Друзья притащили меня домой — предварительно наложив повязку на мои уста. Я вёл опасные речи, в частности, политические: о Птолемеях, о том, что их власть зиждется на мародёрстве. Дескать, усыпальницу Александра Великого нужно снести, а его золотой саркофаг отправить туда, где ему самое место, то бишь в Македонию, в Пеллу; бедным египтянам, которых все презирали, в которых не видели людей, в особенности так называемым «царским крестьянам», я советовал поднять мятеж, изгнать деспотического правителя с его придворными, посадить весь этот сброд на их увеселительный корабль, который не в состоянии плавать. «Топите его! Топите! — шумел я. — Очистите Александрию от скверны!» Мы, финикияне, всегда ценили достойную уважения культуру Египта и его древнее государственное устройство. Неужели никому не известно, что новый Птолемей, тот, кого называют Филопатором, вытатуировал себе на теле лист плюща — в честь Диониса — и что весь его двор предаётся вакханалиям?

По-видимому, никто, кроме меня, не замечал изначальных заслуг финикиян перед высокой культурой. Сия истина ускользала от всеобщего внимания. Ни единой фразы, ни единого слова от тех, кто выиграл за счёт нашего изобретения. Разве беда, что наша литература не заняла сколько-нибудь достойного места? Этому горю могли бы помочь настоящее и будущее, могли бы помочь мы сами, современные карфагеняне, — только бы нам выпал шанс, только бы была создана благоприятная культурная обстановка, только бы к нам проявляли больший интерес, большую восприимчивость, только бы на нас снизошла благодать. Недостатки можно устранить, упущения — исправить, раны — залечить. Однако всем на свете необходимо знать нижеследующее (причём без моих напоминаний, будь то мучительно-страстных или выдержанных в спокойном тоне).
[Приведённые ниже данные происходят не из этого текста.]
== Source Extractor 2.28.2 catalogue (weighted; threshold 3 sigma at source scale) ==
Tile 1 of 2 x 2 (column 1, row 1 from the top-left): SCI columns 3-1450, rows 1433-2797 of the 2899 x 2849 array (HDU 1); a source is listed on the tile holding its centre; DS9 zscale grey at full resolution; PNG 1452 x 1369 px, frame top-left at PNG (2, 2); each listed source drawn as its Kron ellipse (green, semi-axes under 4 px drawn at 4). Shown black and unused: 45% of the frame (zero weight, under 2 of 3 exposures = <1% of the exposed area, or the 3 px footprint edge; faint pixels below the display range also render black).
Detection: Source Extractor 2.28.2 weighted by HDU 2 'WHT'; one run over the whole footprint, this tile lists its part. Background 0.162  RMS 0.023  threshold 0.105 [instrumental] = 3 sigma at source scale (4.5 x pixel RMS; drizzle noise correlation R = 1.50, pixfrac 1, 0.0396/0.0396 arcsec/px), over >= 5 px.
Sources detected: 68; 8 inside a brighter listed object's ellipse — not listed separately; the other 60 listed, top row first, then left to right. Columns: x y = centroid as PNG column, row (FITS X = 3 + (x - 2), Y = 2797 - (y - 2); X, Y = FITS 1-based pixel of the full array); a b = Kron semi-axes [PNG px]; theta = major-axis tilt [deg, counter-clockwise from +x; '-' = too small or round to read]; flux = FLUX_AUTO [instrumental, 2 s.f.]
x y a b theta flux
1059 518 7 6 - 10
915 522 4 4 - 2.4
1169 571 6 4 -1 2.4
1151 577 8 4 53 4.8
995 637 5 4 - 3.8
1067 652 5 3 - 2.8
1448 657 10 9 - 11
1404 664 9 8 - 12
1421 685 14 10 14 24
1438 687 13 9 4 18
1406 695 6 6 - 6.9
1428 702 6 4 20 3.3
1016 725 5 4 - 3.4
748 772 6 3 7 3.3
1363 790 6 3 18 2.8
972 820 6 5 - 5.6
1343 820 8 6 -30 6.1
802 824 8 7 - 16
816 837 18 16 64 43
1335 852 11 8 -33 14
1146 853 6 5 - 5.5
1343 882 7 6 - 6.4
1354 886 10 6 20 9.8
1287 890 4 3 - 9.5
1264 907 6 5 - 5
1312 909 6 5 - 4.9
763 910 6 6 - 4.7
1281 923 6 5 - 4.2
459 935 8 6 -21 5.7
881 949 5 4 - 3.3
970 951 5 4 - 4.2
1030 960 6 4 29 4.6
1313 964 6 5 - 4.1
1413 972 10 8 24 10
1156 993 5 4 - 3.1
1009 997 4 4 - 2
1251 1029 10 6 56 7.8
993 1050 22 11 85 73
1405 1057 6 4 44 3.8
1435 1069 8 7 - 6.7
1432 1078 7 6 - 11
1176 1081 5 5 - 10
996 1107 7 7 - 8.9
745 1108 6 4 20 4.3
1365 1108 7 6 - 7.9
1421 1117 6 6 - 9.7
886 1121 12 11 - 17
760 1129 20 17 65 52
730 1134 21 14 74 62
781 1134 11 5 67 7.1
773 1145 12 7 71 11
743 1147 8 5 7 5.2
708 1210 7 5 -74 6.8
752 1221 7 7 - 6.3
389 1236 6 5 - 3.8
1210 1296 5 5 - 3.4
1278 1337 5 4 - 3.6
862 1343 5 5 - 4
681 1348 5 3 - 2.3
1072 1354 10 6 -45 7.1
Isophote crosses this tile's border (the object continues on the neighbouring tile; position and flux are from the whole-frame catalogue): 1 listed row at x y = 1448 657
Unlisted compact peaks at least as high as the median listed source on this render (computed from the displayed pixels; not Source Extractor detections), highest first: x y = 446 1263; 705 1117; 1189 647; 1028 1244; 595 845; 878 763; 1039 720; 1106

Если бы финикияне не изобрели алфавит, не было бы ни книжных свитков, ни библиотек, ни десятков тысяч читателей в разных концах ойкумены; уверяю вас, все рукописи остались бы ненаписанными, а все их мысли — невысказанными, ибо не существовало бы букв. Попробуйте-ка и дальше высекать в камне иероглифы и выжимать на глиняных табличках слоговые клинышки, посмотрим, много ли вы успеете. Разбудите бардов, приманите рапсодов, позовите гистрионов и комедиантов, посадите всех детей за зубрёжку, и вы обнаружите полную невозможность удержать в памяти созданную к сегодняшнему дню колоссальную литературу. Хранящиеся в библиотеках толстые, солидные труды, которые были созданы благодаря нашей звукобуквенной письменности, ни в коем случае не могли бы передаваться изустно. Иными словами, эти труды вообще не могли бы появиться на свет. Вероятно, мы бы ещё не вышли из пелёнок, уповая на богов.